Set of tasks:
a: Retype the passage of the TNA article starting at "Under Dixie Carter's" and ending at "write the scripts.".
b: Write the next few sentences of the TNA article, picking up after its last line.

**** Exercise text ****

Under Dixie Carter's leadership and with her parents' money, TNA broadcasts air in 118 countries. It has deals with Marvel Enterprises Inc. to license action figures and Navarre Entertainment Media to distribute home video. As of next week, its DVDs will be sold at retail chains in the U.S. and Canada, including Wal-Mart, Toys "R" Us and Best Buy.

Spike debut

And Saturday night at 10 p.m. Dallas time, TNA will debut on Spike TV as part of its Slammin' Saturday Night line-up. The shows – as much theater as confrontations – will re-air Mondays at 11 p.m. to draw Monday Night Football viewers after the game.

"All our moons are aligning with beautiful timing," Ms. Carter says.

Ms. Carter runs TNA's business and promotional sides and manages the creative side. But she doesn't write the scripts.

Scripts?

"It is real bumps, real hits," Ms. Carter says.

"These athletes are literally flying through the air doing these amazing things. But there are certain elements that are 'predetermined.' "

So the fix is in?

"Let's just say it's Shakespeare to the masses," she says. "People know Tom Cruise is not really so-and-so in a movie. But for two hours they pay money and suspend their disbelief. What we do is no different. We combine athletics with entertainment."

Spike TV, which bills itself as the "first network for men," reaches 88 million U.S. and Canadian homes. For the past several years, Spike had been the TV home for WWE, but it's moving back to USA Network.

Spike wasn't looking for a wrestling replacement but was blown away by the action and athleticism of TNA, says Brian Diamond, Spike's vice president of sports and specials. He and Ms. Carter were at Universal Studios in Orlando on Tuesday filming the first TNA/Spike shows.

"When you hear the name Dixie Carter, you think Designing Women ," Mr. Diamond says. "But she is tough as she is sweet – and tough in a good way. She made believers out of us."

How it happened

So how did this 1982 Hockaday School grad and her parents wind up in wrestling?

It started in the parking lot of the Hackberry Creek Apartments in Los Colinas in 1986. That's where Ms. Carter met Jeff Jarrett, a pro wrestler and co-founder of TNA.

"He came up to me with his blond locks and asked me what I did. He said he was a professional wrestler. His last name was my mother's maiden name, so it stuck. Months later I heard about him on Letterman. So I thought, 'Oh gosh, this guy's for real.' "

In 1993, Ms. Carter packed up a U-Haul "and like a bad country song, headed for Nashville to start my own entertainment company."

**** Stored data ****

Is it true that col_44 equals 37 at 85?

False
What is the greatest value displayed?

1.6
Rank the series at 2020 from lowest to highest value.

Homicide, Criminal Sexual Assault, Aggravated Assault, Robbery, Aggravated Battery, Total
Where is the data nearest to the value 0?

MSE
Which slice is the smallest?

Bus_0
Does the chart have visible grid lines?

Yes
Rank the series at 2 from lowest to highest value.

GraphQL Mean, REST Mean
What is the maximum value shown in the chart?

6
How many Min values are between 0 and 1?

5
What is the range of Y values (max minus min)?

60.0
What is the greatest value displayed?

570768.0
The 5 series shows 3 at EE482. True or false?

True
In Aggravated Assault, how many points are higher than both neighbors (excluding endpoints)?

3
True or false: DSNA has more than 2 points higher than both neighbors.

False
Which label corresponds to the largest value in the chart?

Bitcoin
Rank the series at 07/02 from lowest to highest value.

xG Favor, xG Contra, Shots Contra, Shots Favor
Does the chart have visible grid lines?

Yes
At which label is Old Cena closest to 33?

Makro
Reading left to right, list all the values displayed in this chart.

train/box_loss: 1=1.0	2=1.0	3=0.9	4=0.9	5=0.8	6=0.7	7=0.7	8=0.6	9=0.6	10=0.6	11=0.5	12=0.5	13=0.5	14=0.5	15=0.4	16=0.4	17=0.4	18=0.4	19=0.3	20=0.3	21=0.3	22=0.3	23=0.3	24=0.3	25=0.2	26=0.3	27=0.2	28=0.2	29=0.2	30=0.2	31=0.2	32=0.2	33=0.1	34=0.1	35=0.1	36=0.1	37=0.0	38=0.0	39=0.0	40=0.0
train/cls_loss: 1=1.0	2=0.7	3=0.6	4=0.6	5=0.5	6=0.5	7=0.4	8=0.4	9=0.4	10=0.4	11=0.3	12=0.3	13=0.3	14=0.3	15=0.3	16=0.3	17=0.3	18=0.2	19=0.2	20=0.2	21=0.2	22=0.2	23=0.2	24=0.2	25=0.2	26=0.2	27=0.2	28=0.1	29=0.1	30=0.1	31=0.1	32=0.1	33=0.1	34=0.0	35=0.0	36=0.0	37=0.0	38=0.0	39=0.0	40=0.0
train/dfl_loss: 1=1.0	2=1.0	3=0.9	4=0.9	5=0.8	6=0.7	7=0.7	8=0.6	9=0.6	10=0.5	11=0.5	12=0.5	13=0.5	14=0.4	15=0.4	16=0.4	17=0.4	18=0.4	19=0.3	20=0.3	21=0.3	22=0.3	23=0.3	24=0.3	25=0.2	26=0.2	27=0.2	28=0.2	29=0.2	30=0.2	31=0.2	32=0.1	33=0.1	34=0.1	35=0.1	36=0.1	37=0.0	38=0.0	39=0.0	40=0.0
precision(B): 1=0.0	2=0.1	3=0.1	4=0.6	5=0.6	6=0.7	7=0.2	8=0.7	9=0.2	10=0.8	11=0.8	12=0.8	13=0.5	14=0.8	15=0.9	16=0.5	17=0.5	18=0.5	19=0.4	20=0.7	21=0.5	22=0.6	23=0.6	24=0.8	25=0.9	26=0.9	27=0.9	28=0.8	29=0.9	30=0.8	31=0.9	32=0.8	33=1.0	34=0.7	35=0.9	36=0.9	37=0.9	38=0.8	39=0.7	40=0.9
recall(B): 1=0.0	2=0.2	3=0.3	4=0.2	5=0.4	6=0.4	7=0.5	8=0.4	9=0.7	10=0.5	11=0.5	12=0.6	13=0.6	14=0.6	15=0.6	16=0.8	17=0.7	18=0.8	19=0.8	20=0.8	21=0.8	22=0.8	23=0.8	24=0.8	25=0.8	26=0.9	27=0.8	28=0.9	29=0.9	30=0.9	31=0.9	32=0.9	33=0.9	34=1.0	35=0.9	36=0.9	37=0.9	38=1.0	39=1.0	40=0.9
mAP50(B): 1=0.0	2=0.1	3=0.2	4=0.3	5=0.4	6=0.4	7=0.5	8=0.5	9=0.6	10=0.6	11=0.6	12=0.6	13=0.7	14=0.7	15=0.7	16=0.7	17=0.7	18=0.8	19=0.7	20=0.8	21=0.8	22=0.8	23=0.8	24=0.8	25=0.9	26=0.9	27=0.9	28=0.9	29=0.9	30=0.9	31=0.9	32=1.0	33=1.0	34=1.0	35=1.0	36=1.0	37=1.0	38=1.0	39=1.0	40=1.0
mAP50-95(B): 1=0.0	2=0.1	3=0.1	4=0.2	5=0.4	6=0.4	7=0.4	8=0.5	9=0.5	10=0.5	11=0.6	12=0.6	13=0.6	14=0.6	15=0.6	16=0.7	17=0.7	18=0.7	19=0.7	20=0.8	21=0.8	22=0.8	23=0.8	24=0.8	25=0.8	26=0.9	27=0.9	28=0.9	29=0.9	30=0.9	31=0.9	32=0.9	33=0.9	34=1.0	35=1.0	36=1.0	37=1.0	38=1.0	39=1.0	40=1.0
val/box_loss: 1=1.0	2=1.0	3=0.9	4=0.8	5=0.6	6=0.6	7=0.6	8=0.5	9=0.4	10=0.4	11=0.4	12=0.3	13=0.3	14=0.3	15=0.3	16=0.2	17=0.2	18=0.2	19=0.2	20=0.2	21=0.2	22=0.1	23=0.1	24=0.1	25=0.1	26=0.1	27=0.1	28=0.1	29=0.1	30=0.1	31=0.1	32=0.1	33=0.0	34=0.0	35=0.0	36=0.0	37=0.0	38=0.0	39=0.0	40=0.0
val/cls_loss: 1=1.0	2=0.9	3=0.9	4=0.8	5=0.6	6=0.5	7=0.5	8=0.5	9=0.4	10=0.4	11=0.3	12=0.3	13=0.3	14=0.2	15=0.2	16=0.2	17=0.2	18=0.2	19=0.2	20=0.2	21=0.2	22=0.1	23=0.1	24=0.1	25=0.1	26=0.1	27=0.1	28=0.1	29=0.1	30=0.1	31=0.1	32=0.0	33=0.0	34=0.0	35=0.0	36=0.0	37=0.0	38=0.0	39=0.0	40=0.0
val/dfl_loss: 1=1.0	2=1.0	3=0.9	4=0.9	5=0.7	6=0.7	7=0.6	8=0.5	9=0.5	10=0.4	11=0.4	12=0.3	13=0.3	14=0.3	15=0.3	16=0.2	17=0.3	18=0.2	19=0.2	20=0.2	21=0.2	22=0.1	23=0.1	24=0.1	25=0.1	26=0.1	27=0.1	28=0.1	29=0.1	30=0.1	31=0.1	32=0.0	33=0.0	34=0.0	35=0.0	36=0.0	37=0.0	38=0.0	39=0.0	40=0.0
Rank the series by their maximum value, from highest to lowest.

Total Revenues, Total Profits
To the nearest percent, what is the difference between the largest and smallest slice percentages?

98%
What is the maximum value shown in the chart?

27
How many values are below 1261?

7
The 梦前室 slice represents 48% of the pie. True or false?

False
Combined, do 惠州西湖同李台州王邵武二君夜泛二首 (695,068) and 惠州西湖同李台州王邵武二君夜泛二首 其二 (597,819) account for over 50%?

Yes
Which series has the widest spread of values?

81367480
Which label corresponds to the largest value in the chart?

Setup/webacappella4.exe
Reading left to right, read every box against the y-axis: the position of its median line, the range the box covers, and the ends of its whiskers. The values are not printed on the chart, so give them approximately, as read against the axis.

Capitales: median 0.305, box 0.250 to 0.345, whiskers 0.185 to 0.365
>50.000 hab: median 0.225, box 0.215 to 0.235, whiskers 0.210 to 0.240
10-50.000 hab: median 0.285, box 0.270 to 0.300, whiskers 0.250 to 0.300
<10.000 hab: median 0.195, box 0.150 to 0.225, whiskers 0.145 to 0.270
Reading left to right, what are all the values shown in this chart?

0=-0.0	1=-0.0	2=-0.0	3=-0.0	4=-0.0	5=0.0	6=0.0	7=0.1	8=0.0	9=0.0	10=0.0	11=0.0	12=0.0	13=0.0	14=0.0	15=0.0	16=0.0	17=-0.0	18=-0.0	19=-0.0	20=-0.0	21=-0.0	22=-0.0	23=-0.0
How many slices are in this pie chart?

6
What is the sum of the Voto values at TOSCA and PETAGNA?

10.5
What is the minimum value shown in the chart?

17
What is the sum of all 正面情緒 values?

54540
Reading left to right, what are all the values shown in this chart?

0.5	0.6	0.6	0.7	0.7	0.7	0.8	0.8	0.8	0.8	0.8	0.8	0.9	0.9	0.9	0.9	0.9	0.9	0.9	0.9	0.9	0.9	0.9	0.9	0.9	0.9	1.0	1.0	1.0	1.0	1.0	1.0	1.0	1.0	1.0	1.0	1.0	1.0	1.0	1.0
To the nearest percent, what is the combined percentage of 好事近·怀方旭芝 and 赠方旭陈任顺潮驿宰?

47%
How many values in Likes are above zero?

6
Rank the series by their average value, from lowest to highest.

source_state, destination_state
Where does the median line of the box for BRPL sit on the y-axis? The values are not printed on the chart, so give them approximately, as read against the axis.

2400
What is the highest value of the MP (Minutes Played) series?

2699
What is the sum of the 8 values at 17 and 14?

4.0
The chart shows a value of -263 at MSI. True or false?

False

****

Expected outputs:
a:
Under Dixie Carter's leadership and with her parents' money, TNA broadcasts air in 118 countries. It has deals with Marvel Enterprises Inc. to license action figures and Navarre Entertainment Media to distribute home video. As of next week, its DVDs will be sold at retail chains in the U.S. and Canada, including Wal-Mart, Toys "R" Us and Best Buy.

Spike debut

And Saturday night at 10 p.m. Dallas time, TNA will debut on Spike TV as part of its Slammin' Saturday Night line-up. The shows – as much theater as confrontations – will re-air Mondays at 11 p.m. to draw Monday Night Football viewers after the game.

"All our moons are aligning with beautiful timing," Ms. Carter says.

Ms. Carter runs TNA's business and promotional sides and manages the creative side. But she doesn't write the scripts.

b:
She was handling music promotion and representing pro football players when a music booking company recommended her to the fledgling wrestling company. At her introductory meeting, lo and behold, there sat Jeff Jarrett.

She took on TNA's marketing promotions and PR duties. "The business was everything I didn't expect it to be," she recalls.

A bailout

Just three months into the job, she talked her dad into bailing out the company after Mr. Scrushy cut bait.

"I knew this would be a completely nonstrategic investment for Panda Energy, but I also knew my dad is one of the greatest entrepreneurs in the world," she says.

Mr. Carter's only experience with pro wrestling was watching Gorgeous George as a little boy and Dallas' Von Erich dynasty later on. So why did he finance such a risky start-up?

"I don't care if she is my daughter, Dixie is one of the damnedest salespeople in the world," Mr. Carter says. "If you see her coming, lock your doors."

Besides, her sales pitch made sense: WWE was a Hertz without an Avis. "TNA wasn't a one-trick pony," he says. "It draws revenue from eight or nine categories."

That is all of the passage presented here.